### What is being asked
Among the entries below, find the line with "right elbow: (116, 283)" and the line with "left shoulder: (808, 248)". Return exactly those lines and every line between them, but no pictures.

*** Dataset records

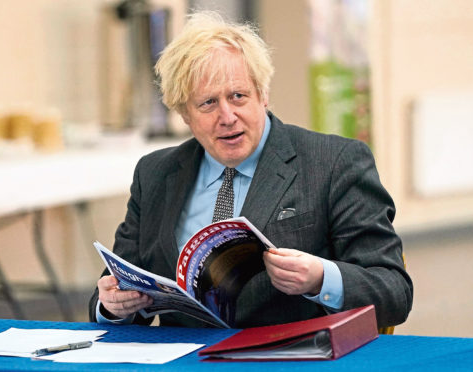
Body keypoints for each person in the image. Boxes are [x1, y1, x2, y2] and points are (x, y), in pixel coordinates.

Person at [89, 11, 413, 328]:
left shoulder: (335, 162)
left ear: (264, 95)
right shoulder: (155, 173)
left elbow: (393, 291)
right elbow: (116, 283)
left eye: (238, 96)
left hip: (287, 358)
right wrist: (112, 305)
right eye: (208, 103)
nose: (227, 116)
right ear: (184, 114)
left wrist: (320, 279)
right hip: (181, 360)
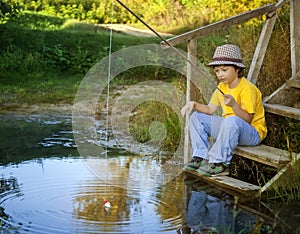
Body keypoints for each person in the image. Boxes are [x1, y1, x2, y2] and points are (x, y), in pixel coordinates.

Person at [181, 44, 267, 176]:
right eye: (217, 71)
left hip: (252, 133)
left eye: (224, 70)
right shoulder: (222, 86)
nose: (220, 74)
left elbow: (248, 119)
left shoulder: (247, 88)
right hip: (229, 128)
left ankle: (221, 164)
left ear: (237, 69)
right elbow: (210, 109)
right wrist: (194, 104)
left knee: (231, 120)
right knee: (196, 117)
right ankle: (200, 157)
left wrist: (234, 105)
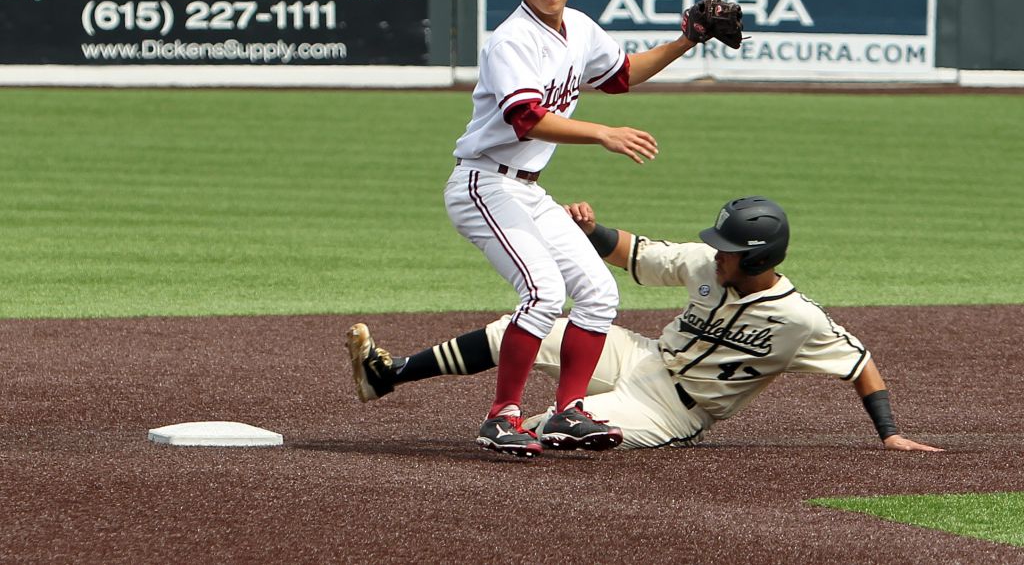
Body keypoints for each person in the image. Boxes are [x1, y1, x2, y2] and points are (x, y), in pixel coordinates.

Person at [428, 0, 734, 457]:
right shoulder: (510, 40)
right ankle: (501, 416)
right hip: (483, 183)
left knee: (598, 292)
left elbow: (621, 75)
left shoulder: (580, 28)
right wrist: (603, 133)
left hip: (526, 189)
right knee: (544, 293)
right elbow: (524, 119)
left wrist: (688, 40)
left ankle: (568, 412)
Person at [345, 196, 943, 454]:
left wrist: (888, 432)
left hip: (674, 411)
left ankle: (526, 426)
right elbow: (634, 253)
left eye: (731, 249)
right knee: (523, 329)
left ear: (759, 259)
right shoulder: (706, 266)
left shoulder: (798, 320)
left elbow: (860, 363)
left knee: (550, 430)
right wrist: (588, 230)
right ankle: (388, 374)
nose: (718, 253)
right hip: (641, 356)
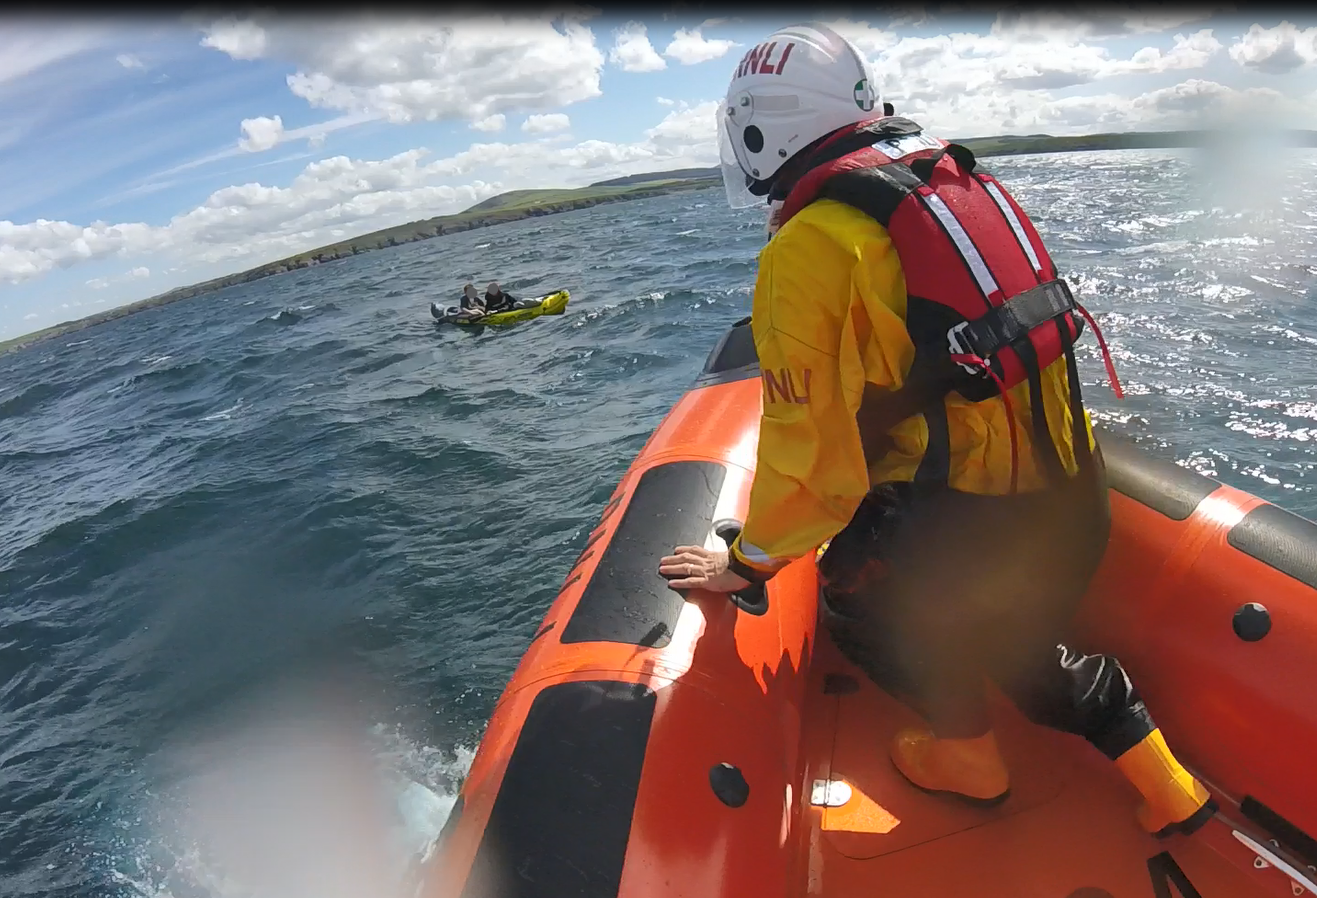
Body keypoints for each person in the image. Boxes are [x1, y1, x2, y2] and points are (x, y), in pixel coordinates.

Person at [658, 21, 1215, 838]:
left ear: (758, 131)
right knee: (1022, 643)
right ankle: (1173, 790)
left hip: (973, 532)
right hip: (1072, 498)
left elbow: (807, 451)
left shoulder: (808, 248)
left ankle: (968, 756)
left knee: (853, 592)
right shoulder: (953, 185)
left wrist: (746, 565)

******
*** Dataset records

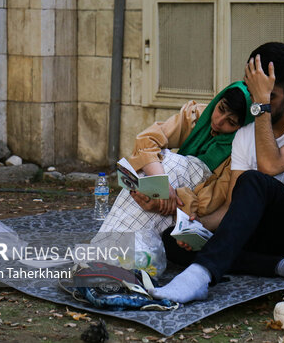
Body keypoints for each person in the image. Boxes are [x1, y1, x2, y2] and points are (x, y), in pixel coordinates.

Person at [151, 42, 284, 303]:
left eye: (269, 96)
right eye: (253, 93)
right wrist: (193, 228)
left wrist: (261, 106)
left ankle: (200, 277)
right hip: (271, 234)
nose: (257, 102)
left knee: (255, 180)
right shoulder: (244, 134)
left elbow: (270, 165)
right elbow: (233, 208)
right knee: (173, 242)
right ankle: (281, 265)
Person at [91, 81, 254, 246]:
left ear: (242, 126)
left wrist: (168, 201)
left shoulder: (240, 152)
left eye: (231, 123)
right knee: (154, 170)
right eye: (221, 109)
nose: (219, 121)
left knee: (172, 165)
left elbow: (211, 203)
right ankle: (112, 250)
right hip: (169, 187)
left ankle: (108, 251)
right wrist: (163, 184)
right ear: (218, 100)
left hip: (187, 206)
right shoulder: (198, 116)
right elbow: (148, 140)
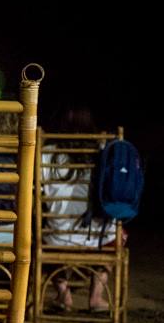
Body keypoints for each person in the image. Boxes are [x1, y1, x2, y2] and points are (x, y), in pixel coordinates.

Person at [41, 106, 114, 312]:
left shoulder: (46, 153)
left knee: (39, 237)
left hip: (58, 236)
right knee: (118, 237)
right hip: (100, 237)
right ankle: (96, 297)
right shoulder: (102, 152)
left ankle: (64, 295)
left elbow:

******
*** Dataset records

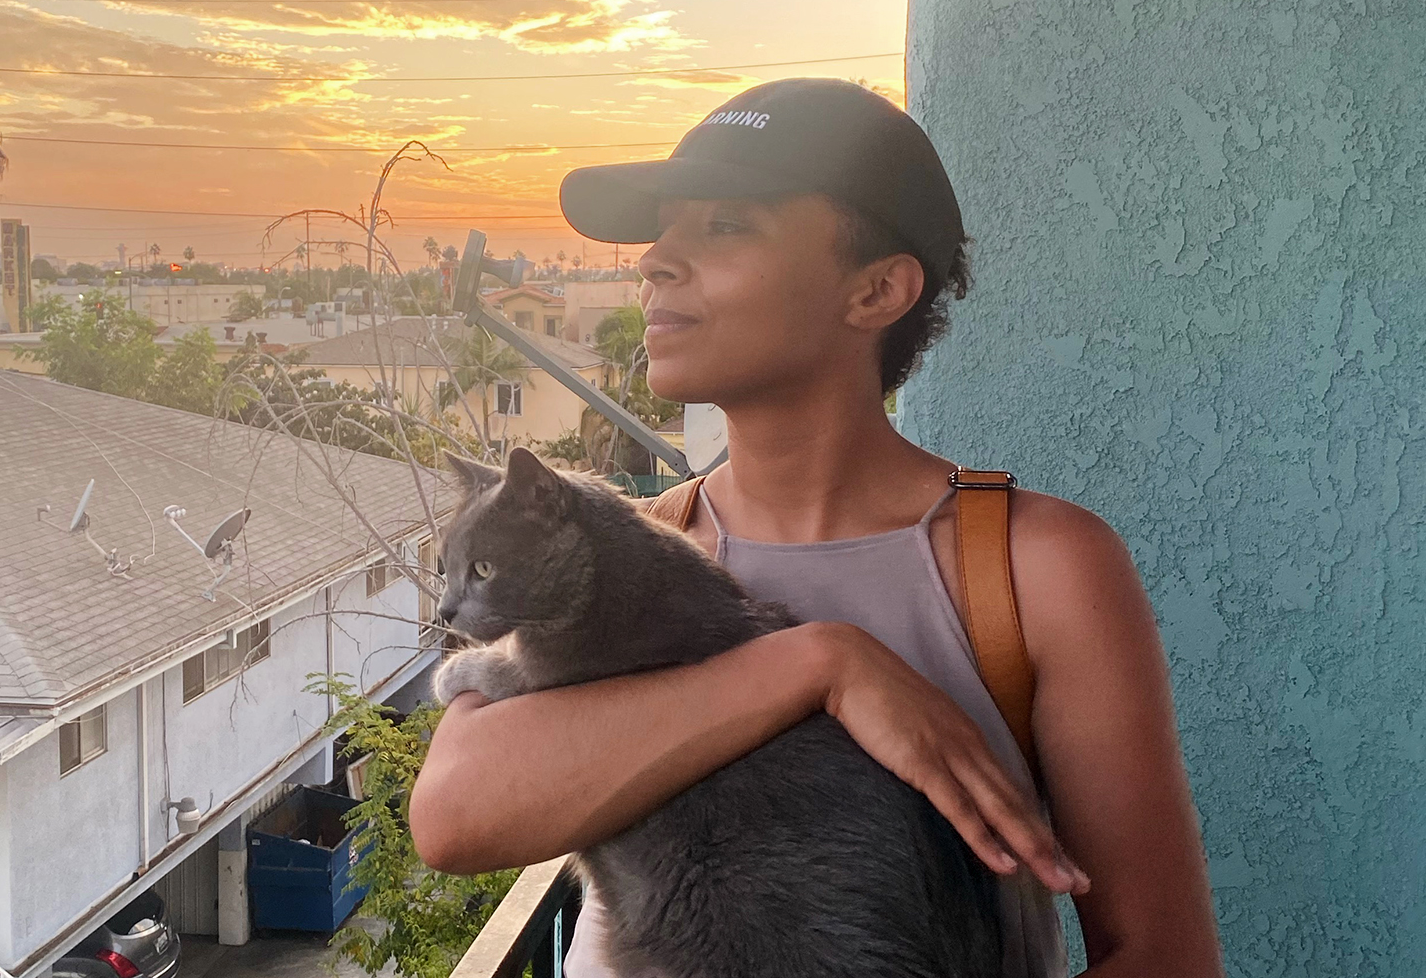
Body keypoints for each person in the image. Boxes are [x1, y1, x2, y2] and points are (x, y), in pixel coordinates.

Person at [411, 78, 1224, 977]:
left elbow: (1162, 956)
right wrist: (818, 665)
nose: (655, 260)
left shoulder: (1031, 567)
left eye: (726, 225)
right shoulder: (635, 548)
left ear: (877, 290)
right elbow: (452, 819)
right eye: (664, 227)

******

### The answer
right elbow: (116, 283)
left eye: (238, 96)
left hip: (287, 358)
right wrist: (112, 305)
right eye: (208, 103)
nose: (227, 116)
right ear: (184, 114)
left wrist: (320, 279)
right hip: (181, 360)
Body keypoints for each person in the image. Boxes are [x1, y1, x2, y2] and points are (x, y), in pixel coordinates.

Person at [181, 44, 267, 176]:
right eye: (217, 71)
left hip: (252, 133)
left eye: (224, 70)
right shoulder: (222, 86)
nose: (220, 74)
left elbow: (248, 119)
left shoulder: (247, 88)
right hip: (229, 128)
left ankle: (221, 164)
left ear: (237, 69)
right elbow: (210, 109)
right wrist: (194, 104)
left knee: (231, 120)
right knee: (196, 117)
right ankle: (200, 157)
left wrist: (234, 105)
Body keypoints for each person in the image. Boxes are [x1, y1, x2, y2] and points are (x, y), in pixel coordinates.

Person at [428, 0, 734, 457]:
right shoulder: (510, 40)
right ankle: (501, 416)
right hip: (483, 183)
left knee: (598, 292)
left elbow: (621, 75)
left shoulder: (580, 28)
right wrist: (603, 133)
left hip: (526, 189)
right knee: (544, 293)
right elbow: (524, 119)
left wrist: (688, 40)
left ankle: (568, 412)
Person at [345, 196, 943, 454]:
left wrist: (888, 432)
left hip: (674, 411)
left ankle: (526, 426)
right elbow: (634, 253)
left eye: (731, 249)
right knee: (523, 329)
left ear: (759, 259)
right shoulder: (706, 266)
left shoulder: (798, 320)
left elbow: (860, 363)
left knee: (550, 430)
right wrist: (588, 230)
right ankle: (388, 374)
nose: (718, 253)
right hip: (641, 356)
Body keypoints for each person in the image. Boxes are [x1, y1, x2, y2] and points are (x, y), in pixel coordinates.

Person at [658, 21, 1215, 838]:
left ear: (758, 131)
right knee: (1022, 643)
right ankle: (1173, 790)
left hip: (973, 532)
right hip: (1072, 498)
left elbow: (807, 451)
left shoulder: (808, 248)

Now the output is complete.